Historically this has made a lot of sense - servers are a proprietary (and a typically expensive) physical resource. They're also the main repository of an organisation's critical data assets, hence why we treat them as pets.

However, with the advent of virtualisation and cloud, infrastructure dependencies have changed significantly. Servers have become virtual machines (or even containers) which are treated more like cattle; where they are easier to provision quickly, so they are typically replaced rather than being nursed back to health.

Data management (and protection) in these new environments is still very important but the conversation is fundamentally different.

Retention, copy management, auditing and risk - these items don't go away in newer architecture.

There's a whole new series of unrealised needs when a business shifts into this new world architecture of VM's as cattle, namely they now have a need to protect data residing in non-traditional storage silos such as new public cloud object storage and programmatic needs to access, not restore, the data, amongst others.

There's also the data now delivered in serverless architecture and by Software-as-a-Service where infrastructure is entirely removed from the equation.

This makes it increasingly difficult to be in control and have visibility of distributed data silos.

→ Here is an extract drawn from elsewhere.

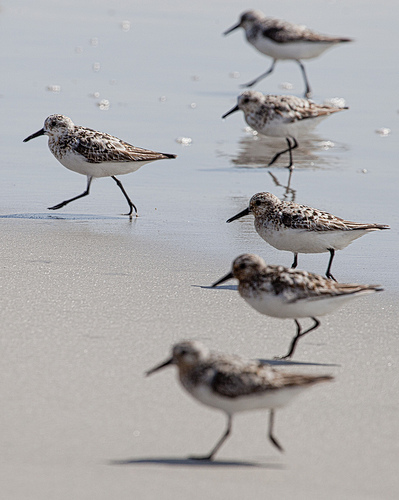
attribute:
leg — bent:
[35, 175, 105, 222]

In this agile world, with agile apps, on agile infrastructure, creating ever-increasing data, it's more important than ever for businesses to know their data in the (multi)-cloud.

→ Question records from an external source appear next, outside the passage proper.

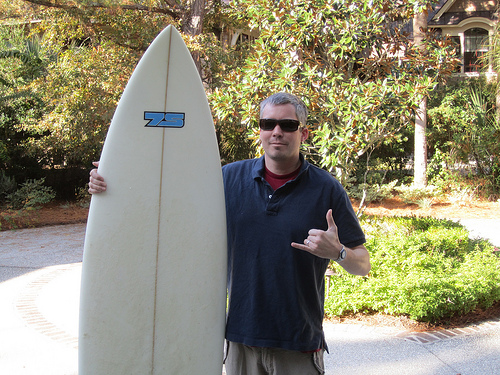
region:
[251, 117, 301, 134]
The sunglasses the man is wearing.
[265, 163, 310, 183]
The burgundy under shirt the man is wearing.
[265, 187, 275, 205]
The button on the blue shirt.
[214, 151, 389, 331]
The dark blue shirt the man is wearing.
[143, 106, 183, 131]
The sticker on the white surfboard.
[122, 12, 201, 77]
The tip of the surfboard.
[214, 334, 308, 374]
The beige pants the man is wearing.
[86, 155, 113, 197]
The guy's hand on the surfboard.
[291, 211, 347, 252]
The guy's right hand.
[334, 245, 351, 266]
The watch on the man's wrist.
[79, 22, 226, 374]
a large white surfboard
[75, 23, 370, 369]
a man holding a surfboard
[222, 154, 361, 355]
a dark blue polo shirt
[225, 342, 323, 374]
a pair of men's khaki pants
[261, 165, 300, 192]
a dark red t-shirt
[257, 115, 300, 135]
a pair of sunglasses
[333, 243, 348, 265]
a man's wrist watch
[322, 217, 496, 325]
a small green bush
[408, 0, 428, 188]
a tall tree trunk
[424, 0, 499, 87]
a building in distance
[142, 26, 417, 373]
man is holding a surfboard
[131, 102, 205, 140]
blue 75 on his surfboard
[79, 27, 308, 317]
surfboard is white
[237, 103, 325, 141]
man is wearing sunglasses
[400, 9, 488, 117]
house behind the tree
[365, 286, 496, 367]
bricks around the shrubs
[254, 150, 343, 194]
man has a red t-shirt under his shirt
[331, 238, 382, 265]
man is wearing a watch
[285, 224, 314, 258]
man is wearing a wedding band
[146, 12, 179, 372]
a line is going through the middle of surfboard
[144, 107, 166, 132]
the blue number 7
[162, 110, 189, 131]
the blue letter s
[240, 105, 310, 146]
these are sun glasses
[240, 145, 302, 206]
this is an undershirt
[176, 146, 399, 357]
this is a shirt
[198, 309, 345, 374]
these are the pants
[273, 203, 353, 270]
this is a hand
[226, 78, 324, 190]
this is a head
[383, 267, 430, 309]
these are green leaves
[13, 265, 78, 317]
this is the concrete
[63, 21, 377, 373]
the man loves his surfboard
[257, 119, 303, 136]
the man has sunglasses on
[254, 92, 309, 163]
the man has gray hair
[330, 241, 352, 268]
the man is wearing a watch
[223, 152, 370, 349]
the man is wearing a blue polo shirt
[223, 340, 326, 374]
khaki pants are on the man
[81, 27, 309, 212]
the man has a hand around the surfboard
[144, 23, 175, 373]
a red stringer is through the surfboard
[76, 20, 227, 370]
the board is white with a design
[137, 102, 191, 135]
the design is a blue logo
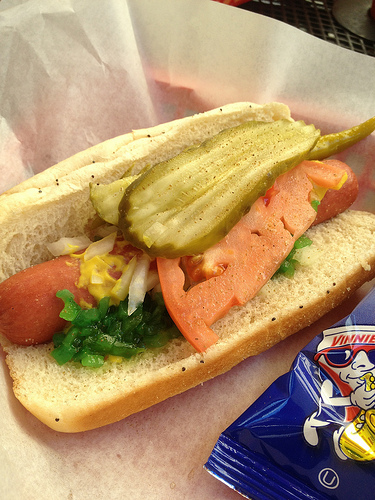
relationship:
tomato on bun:
[162, 163, 369, 339] [4, 99, 372, 436]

Knowing data in the cloud to be agile is to be able to fail fast but also recover fast. This can only be achieved by taking the approach of an intelligent, software defined, highly scalable data platform, which is built on a combination of three key factors:

A distributed dynamic index - which allows business to know everything about their data, in every location simultaneously, irrespective of infrastructure or cloud type

A single virtual repository - bringing all an organisation's data together without needing to physically move it allows them to have access to any piece of information across "fractured data center" silos, providing a truly federated instant search capability

Management and operations layer - providing automation, orchestration and provisioning to cope with the massive growth of data volumes and types across these multiple environments

Having a software-defined, agile data platform helps to address the challenges associated with the modern distributed workloads that need to be able to shift seamlessly between clouds.

It also introduces new opportunities in managing data in a hybrid, multi cloud environment by providing true workload portability and freedom from both hardware vendor and cloud lock in.

Ultimately, a single data platform allows businesses to move data and information quickly and easily; to know and understand their data better; and, allows them to fail fast, fail often and recover even faster.

This is the very nature of agility and will allow organisations to continue to adapt to change while keeping on top of the things that never change.